Food Selectivity and Nutritional Deficits in Children with Autism Spectrum Disorder: Electronic Medical Record Review

Thursday, May 11, 2017: 5:30 PM-7:00 PM
Golden Gate Ballroom (Marriott Marquis Hotel)
V. Postorino1,2, K. Criado1,2, L. Scahill1,2, R. Berry1, J. Yancey3 and W. Sharp1,2, (1)Marcus Autism Center, Atlanta, GA, (2)Department of pediatrics, Emory University School of medicine, Atlanta, GA, (3)Mercer University School of Medicine, Atlanta, GA
Background: Children with Autism Spectrum Disorder (ASD) may exhibit a range of behavioral problems, including aggression, disruptive behavior, abnormal sleep patterns, toileting issues, and feeding problems. Food selectivity by type (i.e., eating only a narrow variety of foods) is a well-documented feeding concern in ASD, often involving strong preferences for starches and snack foods coinciding with a bias against fruits and vegetables. Children with food selectivity by type are at increased risk of nutritional deficiencies. Food selectivity by type falls under the diagnosis of Avoidant/Restrictive Food Intake Disorder (ARFID; APA, 2013), which requires failure to meet nutrition and/or energy needs. To date, however, research on food selectivity by type and associated health consequences is limited.

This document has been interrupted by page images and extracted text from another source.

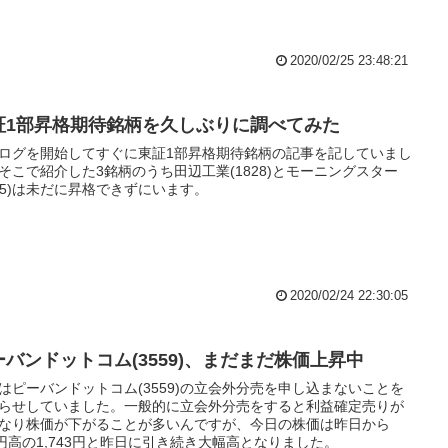
2020/02/25 23:48:21
証1部昇格期待銘柄を久しぶりに調べてみた
ログを開始してすぐに東証1部昇格期待銘柄の記事を記していまし
そこで紹介した3銘柄のうち田辺工業(1828)とモーニングスター
765)は未だに昇格できずにいます。
2020/02/24 22:30:05
ーバンドットコム(3559)、まだまだ株価上昇中
はピーバンドットコム(3559)の立会外分売を申し込まないことを
らせしていました。一般的に立会外分売をすると利益確定売りが
なり株価が下がることが多いんですが、今日の株価は昨日から
1円高の1,743円と昨日に引き続き大幅高となりました。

Objectives: This study describes food selectivity by type and nutritional deficiency in sample of patients with ASD referred for an interdisciplinary evaluation to the Pediatric Feeding Disorders Program at the Marcus Autism Center.

Methods: Electronic medical records of all patients referred for an interdisciplinary evaluation between January 2015 and January 2016 were reviewed. The electronic medical record review included: sex, age, diagnosis, chief complaint, anthropometric parameters, disruptive behaviors during meal time, and dietary status.

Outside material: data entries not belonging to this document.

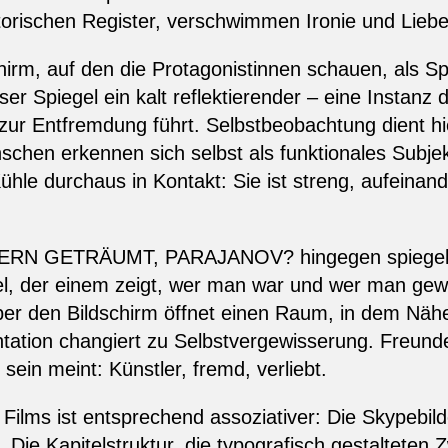
etorischen Register, verschwimmen Ironie und Lie
irm, auf den die Protagonistinnen schauen, als Sp
Spiegel ein kalt reflektierender – eine Instanz de
 zur Entfremdung führt. Selbstbeobachtung dient hie
chen erkennen sich selbst als funktionales Subjek
Kühle durchaus in Kontakt: Sie ist streng, aufeina
RN GETRÄUMT, PARAJANOV? hingegen spiegeln s
el, der einem zeigt, wer man war und wer man gewo
ber den Bildschirm öffnet einen Raum, in dem Nä
ntation changiert zu Selbstvergewisserung. Freun
ein meint: Künstler, fremd, verliebt.
Films ist entsprechend assoziativer: Die Skypebilde
 Die Kapitelstruktur, die typografisch gestalteten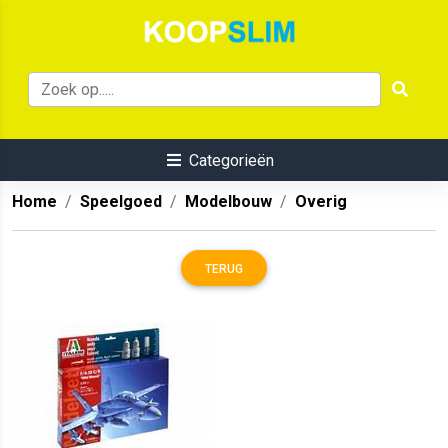
Categorieën
Home
Speelgoed
Modelbouw
Overig
TERUG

Results:  A total of 163 children (age range 2.78 to 17.55 years) were referred for evaluation. Of these, 54 (33.1%) patients had a diagnosis of ASD and food selectivity by type and, thus, met inclusion criteria. All children exhibited disruptive behaviors during mealtime. 9.3% of children were underweight; 24.1% were overweight or obese. Detailed data on dietary intake were available for 33 patients; 24 of these children were deficient in 5 or more nutrients. Poor dietary intake of the following micronutrients was observed: vitamin A, vitamin B12, vitamin C, vitamin D, vitamin E, folic acid, calcium, iron, and zinc (Table 1).

Conclusions: These results suggest that in children with ASD and food selectivity by type are not consuming a diet adequate in vitamins and minerals. Children with ASD and food selectivity by type may require nutritional monitoring to prevent nutritional deficiencies. Further examination of the nutritional deficiencies in ASD associated with food selectivity by type, and associated health consequences, could contribute to the development of nutritional guidelines for clinicians and parents facing the challenges of food selectivity by type in children with ASD.